Único atleta da equipe de refugiados que mora no Brasil, essa é a segunda vez que Popole participa de uma olimpíada

Foto: Alex Ferro / Rio2016

Por Monique Vasconcelos para a cobertura colaborativa da NINJA Esporte Clube

Fã de samba e apaixonado por açaí, quem vê até pensa que o judoca Popole Misenga é nascido aqui no Brasil. O atleta de 29 anos, natural da República Democrática do Congo, vive em terras brasileiras desde 2013, ano em que pediu asilo após competir pela equipe congolesa o Campeonato Mundial de Judô do Rio. Popole atualmente faz parte da Equipe de Refugiados, por onde compete os Jogos Olímpicos pela segunda vez (o primeiro foi na Rio 2016), sendo o único atleta do time que reside no Brasil.

“Significa muito para mim poder representar todos os refugiados do mundo em uma plataforma esportiva internacional. Me dá força no tatame representar as milhões de pessoas que tiveram de deixar seus lares, seus países. O judô me salvou”, disse Popole Misenga em entrevista oficial.

A decisão de morar no Brasil se deu por vários motivos. Misenga contou que os treinadores da seleção congolesa prendiam os judocas no hotel e usavam a verba deles para fazer turismo no Rio de Janeiro nas Olimpíadas de 2016, e que na África os técnicos deixavam os esportistas com fome e os trancavam em gaiolas quando estes não tinham um bom desempenho nas competições. Com medo de represálias e em busca de liberdade, Popole não viu outra alternativa a não ser fincar suas raízes no Brasil e ter uma vida nova.

Depois de desertarem, o judoca e a companheira de seleção Yolande Mabika vagaram pelas ruas do Rio de Janeiro por alguns dias.
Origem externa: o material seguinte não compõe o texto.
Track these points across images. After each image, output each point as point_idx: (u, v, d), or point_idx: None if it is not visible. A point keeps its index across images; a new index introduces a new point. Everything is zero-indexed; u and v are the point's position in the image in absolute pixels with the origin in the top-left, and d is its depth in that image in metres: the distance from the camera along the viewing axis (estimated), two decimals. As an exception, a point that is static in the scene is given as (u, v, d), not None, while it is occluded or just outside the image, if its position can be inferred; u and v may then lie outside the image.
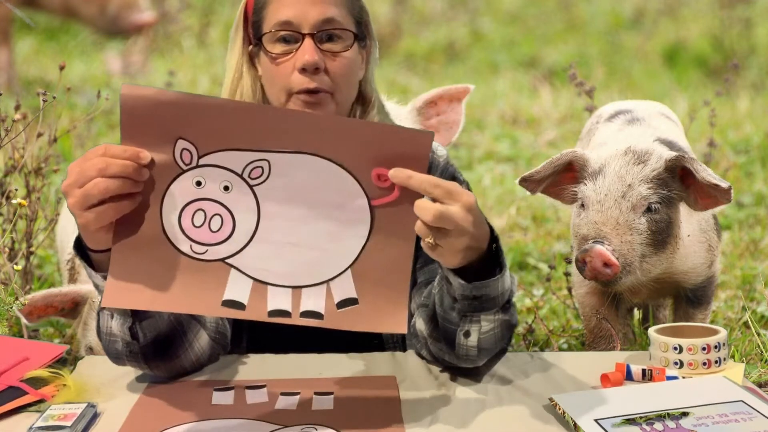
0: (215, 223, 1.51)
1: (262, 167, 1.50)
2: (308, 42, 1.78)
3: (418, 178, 1.48)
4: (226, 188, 1.50)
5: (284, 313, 1.52)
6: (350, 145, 1.49)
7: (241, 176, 1.50)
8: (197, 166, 1.49)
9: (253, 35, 1.85)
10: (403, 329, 1.53)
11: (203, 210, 1.50)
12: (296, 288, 1.52)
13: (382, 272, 1.52)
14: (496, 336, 1.68)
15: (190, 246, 1.51)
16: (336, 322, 1.52)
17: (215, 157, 1.49)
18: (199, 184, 1.50)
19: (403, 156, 1.49)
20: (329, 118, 1.65)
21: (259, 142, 1.49)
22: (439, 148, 1.96)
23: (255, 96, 1.87)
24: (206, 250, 1.51)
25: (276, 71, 1.81)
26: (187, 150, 1.49)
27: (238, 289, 1.51)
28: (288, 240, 1.51)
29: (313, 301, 1.52)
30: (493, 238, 1.59)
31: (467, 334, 1.66)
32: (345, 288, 1.52)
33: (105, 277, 1.57)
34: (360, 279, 1.52)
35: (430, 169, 1.92)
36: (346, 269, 1.52)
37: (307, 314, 1.52)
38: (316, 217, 1.51)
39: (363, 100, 1.91)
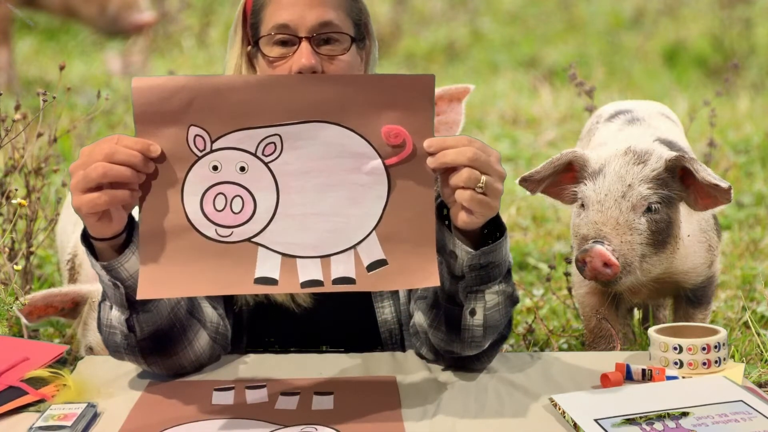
0: (236, 204, 1.52)
1: (274, 143, 1.52)
2: (305, 45, 1.77)
3: (452, 141, 1.52)
4: (242, 169, 1.52)
5: (317, 283, 1.53)
6: (356, 104, 1.51)
7: (255, 155, 1.52)
8: (212, 151, 1.52)
9: (251, 37, 1.85)
10: (435, 281, 1.54)
11: (223, 193, 1.52)
12: (325, 257, 1.53)
13: (406, 229, 1.53)
14: (500, 311, 1.69)
15: (215, 230, 1.53)
16: (368, 285, 1.54)
17: (228, 140, 1.51)
18: (215, 168, 1.52)
19: (409, 104, 1.51)
20: (332, 78, 1.65)
21: (268, 117, 1.51)
22: None
23: None
24: (231, 233, 1.53)
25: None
26: (200, 136, 1.51)
27: (267, 265, 1.53)
28: (310, 211, 1.53)
29: (343, 267, 1.53)
30: None
31: (473, 312, 1.67)
32: (372, 251, 1.53)
33: (104, 267, 1.59)
34: (386, 240, 1.53)
35: None
36: (371, 232, 1.53)
37: (339, 281, 1.53)
38: (334, 184, 1.52)
39: None
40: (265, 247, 1.53)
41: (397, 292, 1.91)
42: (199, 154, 1.52)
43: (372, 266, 1.53)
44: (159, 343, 1.70)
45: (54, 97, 2.41)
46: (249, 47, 1.86)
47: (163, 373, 1.75)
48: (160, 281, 1.52)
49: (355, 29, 1.83)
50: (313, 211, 1.53)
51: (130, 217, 1.59)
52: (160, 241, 1.52)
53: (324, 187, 1.52)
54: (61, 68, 2.58)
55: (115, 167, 1.49)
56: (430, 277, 1.54)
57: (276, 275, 1.52)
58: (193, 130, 1.51)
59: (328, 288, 1.52)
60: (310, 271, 1.53)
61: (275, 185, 1.52)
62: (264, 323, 1.92)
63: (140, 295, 1.53)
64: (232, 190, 1.52)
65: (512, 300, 1.72)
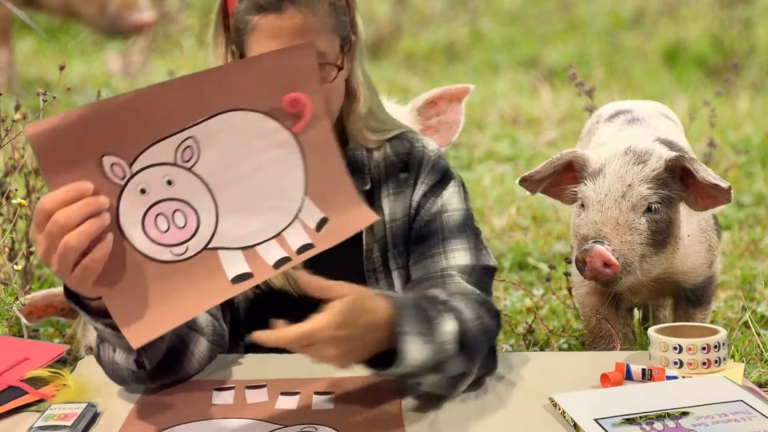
0: (179, 219, 1.49)
1: (190, 146, 1.48)
2: None
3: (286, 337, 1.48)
4: (169, 182, 1.48)
5: (285, 260, 1.53)
6: (251, 86, 1.51)
7: (176, 165, 1.48)
8: (133, 175, 1.46)
9: (236, 48, 1.82)
10: (373, 217, 1.57)
11: (162, 213, 1.48)
12: (278, 235, 1.53)
13: (330, 184, 1.55)
14: (443, 387, 1.64)
15: (170, 251, 1.49)
16: (325, 243, 1.54)
17: (144, 158, 1.46)
18: (143, 191, 1.47)
19: (297, 73, 1.53)
20: (222, 69, 1.58)
21: (176, 122, 1.47)
22: (431, 144, 1.94)
23: None
24: (186, 248, 1.49)
25: None
26: (117, 164, 1.45)
27: (235, 264, 1.51)
28: (247, 198, 1.52)
29: (297, 237, 1.54)
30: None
31: (413, 388, 1.66)
32: (313, 213, 1.54)
33: (106, 324, 1.54)
34: (318, 199, 1.55)
35: (420, 164, 1.91)
36: (304, 197, 1.54)
37: (301, 250, 1.53)
38: (257, 166, 1.52)
39: (348, 96, 1.87)
40: (224, 248, 1.51)
41: (392, 279, 1.90)
42: (122, 182, 1.45)
43: (318, 226, 1.55)
44: (166, 366, 1.70)
45: (54, 97, 2.41)
46: (233, 46, 1.84)
47: (169, 384, 1.74)
48: (146, 324, 1.47)
49: (340, 40, 1.80)
50: (250, 197, 1.52)
51: None
52: (123, 288, 1.47)
53: (249, 172, 1.52)
54: (61, 68, 2.57)
55: (82, 233, 1.40)
56: (367, 217, 1.57)
57: (247, 269, 1.51)
58: (108, 160, 1.44)
59: (297, 259, 1.53)
60: (273, 252, 1.53)
61: (206, 187, 1.50)
62: (263, 314, 1.91)
63: (136, 345, 1.47)
64: (168, 207, 1.48)
65: (458, 379, 1.64)
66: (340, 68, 1.80)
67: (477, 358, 1.65)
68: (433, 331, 1.57)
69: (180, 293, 1.48)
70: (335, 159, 1.56)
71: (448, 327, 1.59)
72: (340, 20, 1.80)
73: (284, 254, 1.53)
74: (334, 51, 1.79)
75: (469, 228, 1.87)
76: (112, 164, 1.45)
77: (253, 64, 1.57)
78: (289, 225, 1.54)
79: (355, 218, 1.57)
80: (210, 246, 1.50)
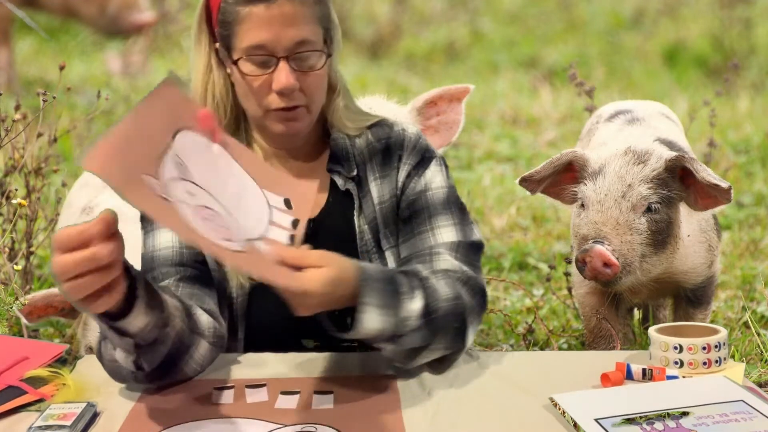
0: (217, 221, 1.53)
1: (179, 162, 1.52)
2: (284, 66, 1.79)
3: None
4: (190, 194, 1.51)
5: (292, 237, 1.60)
6: (171, 114, 1.54)
7: (183, 179, 1.52)
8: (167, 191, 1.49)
9: (221, 41, 1.84)
10: (313, 187, 1.67)
11: (205, 218, 1.52)
12: (270, 221, 1.60)
13: (266, 175, 1.63)
14: (403, 358, 1.73)
15: (236, 244, 1.52)
16: (302, 216, 1.63)
17: (164, 173, 1.48)
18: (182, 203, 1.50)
19: (180, 105, 1.55)
20: (147, 100, 1.57)
21: (162, 141, 1.50)
22: (410, 126, 1.98)
23: (227, 93, 1.87)
24: (235, 243, 1.52)
25: (251, 89, 1.82)
26: (155, 182, 1.46)
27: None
28: (234, 200, 1.58)
29: (282, 217, 1.61)
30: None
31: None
32: (277, 199, 1.62)
33: (111, 327, 1.55)
34: (270, 188, 1.62)
35: (402, 145, 1.94)
36: (262, 189, 1.62)
37: (293, 224, 1.61)
38: (222, 176, 1.58)
39: (328, 88, 1.91)
40: (252, 239, 1.56)
41: (385, 259, 1.91)
42: (168, 198, 1.47)
43: (287, 206, 1.62)
44: (166, 368, 1.70)
45: (54, 97, 2.42)
46: (216, 44, 1.86)
47: (169, 385, 1.74)
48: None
49: (324, 32, 1.84)
50: (234, 199, 1.57)
51: (131, 273, 1.53)
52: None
53: (224, 177, 1.58)
54: (61, 68, 2.58)
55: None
56: (309, 186, 1.67)
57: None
58: (146, 179, 1.45)
59: (297, 233, 1.60)
60: (279, 233, 1.58)
61: (210, 195, 1.54)
62: (260, 306, 1.91)
63: None
64: (205, 213, 1.52)
65: (416, 351, 1.71)
66: (328, 55, 1.85)
67: (441, 336, 1.72)
68: (396, 305, 1.65)
69: (264, 271, 1.52)
70: (252, 155, 1.68)
71: (415, 305, 1.67)
72: (323, 11, 1.85)
73: (286, 233, 1.60)
74: (320, 40, 1.83)
75: (453, 204, 1.91)
76: (152, 182, 1.45)
77: (156, 98, 1.55)
78: (270, 212, 1.61)
79: (301, 192, 1.66)
80: (250, 239, 1.55)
A incomunicabilidade dificultava a situação, já que eles só falavam francês. Até que conheceram um angolano que os levou para a Cáritas, entidade católica que presta auxílio a refugiados, e passaram a morar em Brás de Pina, um bairro da zona Norte do Rio onde vivem muitos africanos.
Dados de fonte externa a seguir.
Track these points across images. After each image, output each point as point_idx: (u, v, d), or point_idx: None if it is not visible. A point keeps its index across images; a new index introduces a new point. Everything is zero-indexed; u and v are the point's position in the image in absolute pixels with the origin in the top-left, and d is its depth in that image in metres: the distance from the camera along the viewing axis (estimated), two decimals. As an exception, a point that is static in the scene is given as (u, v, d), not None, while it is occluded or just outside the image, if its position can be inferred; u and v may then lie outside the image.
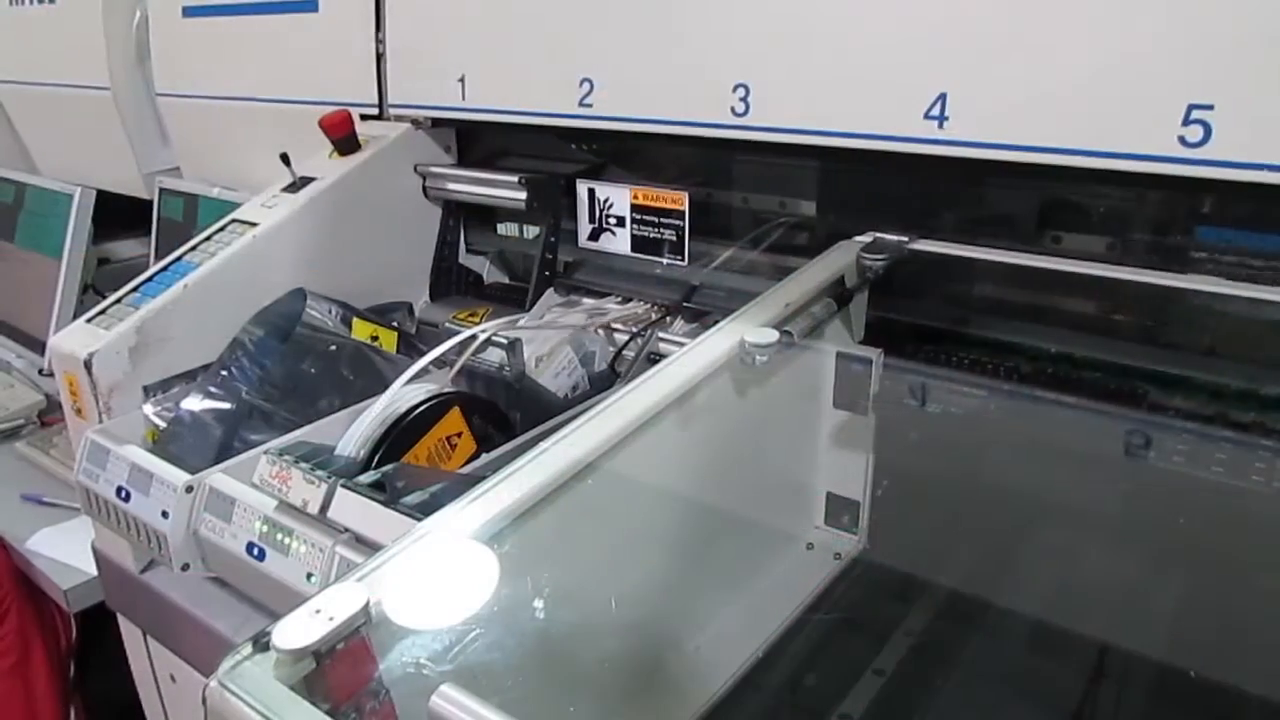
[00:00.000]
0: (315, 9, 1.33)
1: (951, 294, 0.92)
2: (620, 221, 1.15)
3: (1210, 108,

Tempos depois, Popole foi acolhido pelo Instituto Reação, criado pelo ex-judoca Flávio Canto, onde treina até hoje. Geraldo Bernardes, treinador que formou, além de Flávio, a campeã olímpica Rafaela Silva, se tornou o responsável pelos treinamentos do judoca.

Foto: Showkat Shafi / Al Jazeera

Em setembro de 2014, o Alto Comissariado das Nações Unidas para Refugiados (ACNUR) concedeu oficialmente o status de refugiado a Popole. Depois disso, o judoca se reconstruiu: casou e teve filhos com uma brasileira e cresceu ainda mais na carreira.

Focado, o lutador não bebe, não fuma e treina todos os dias. Todo esse esforço e capacidade de se adaptar a situações difíceis contribuíram para Popole chegar aonde chegou. Antes mesmo de vir para o Brasil, em 2010, mesmo com todas as dificuldades enfrentadas, foi bronze no Campeonato Africano Sub-20. Já na Rio 2016, chegou aos melhores 16 da categoria -90kg do judô, apenas perdendo para o campeão mundial Gwak Dong-han. Nas Olimpíadas do Japão a expetativa é grande para um bom resultado.

Refugiado no próprio país

Popole Misenga enfrentou situações difíceis desde muito cedo. A cidade de nascimento do atleta, Bokavu, faz fronteira com a Ruanda, e é uma área gravemente afetada pela Segunda Guerra do Congo, que matou seis milhões de pessoas e deixou 500 mil refugiados. Quando tinha nove anos sua mãe foi assassinada e Misenga fugiu para uma floresta, vagando por oito dias, até ser encontrado e levado de barco para a capital Kinshasa.

Na capital, Popole viveu na rua e começou a praticar judô em uma ONG. Escolheu a modalidade por causa da disciplina exigida, pois queria ter uma boa educação. O que ele não imaginava era que uma simples brincadeira fosse se tornar sua profissão e grande paixão.

Equipe de Refugiados cresceu

Depois de contar com dez atletas na Rio 2016, a equipe de refugiados quase triplicou para os Jogos de Tóquio. Serão 29 competidores de 11 países e 12 modalidades, que vivem e treinam em 13 nações. São atletas que representam 26 milhões de refugiados em todo o mundo, pessoas que foram forçadas a deixar seus países por causa de guerras, violações de direitos humanos e perseguições.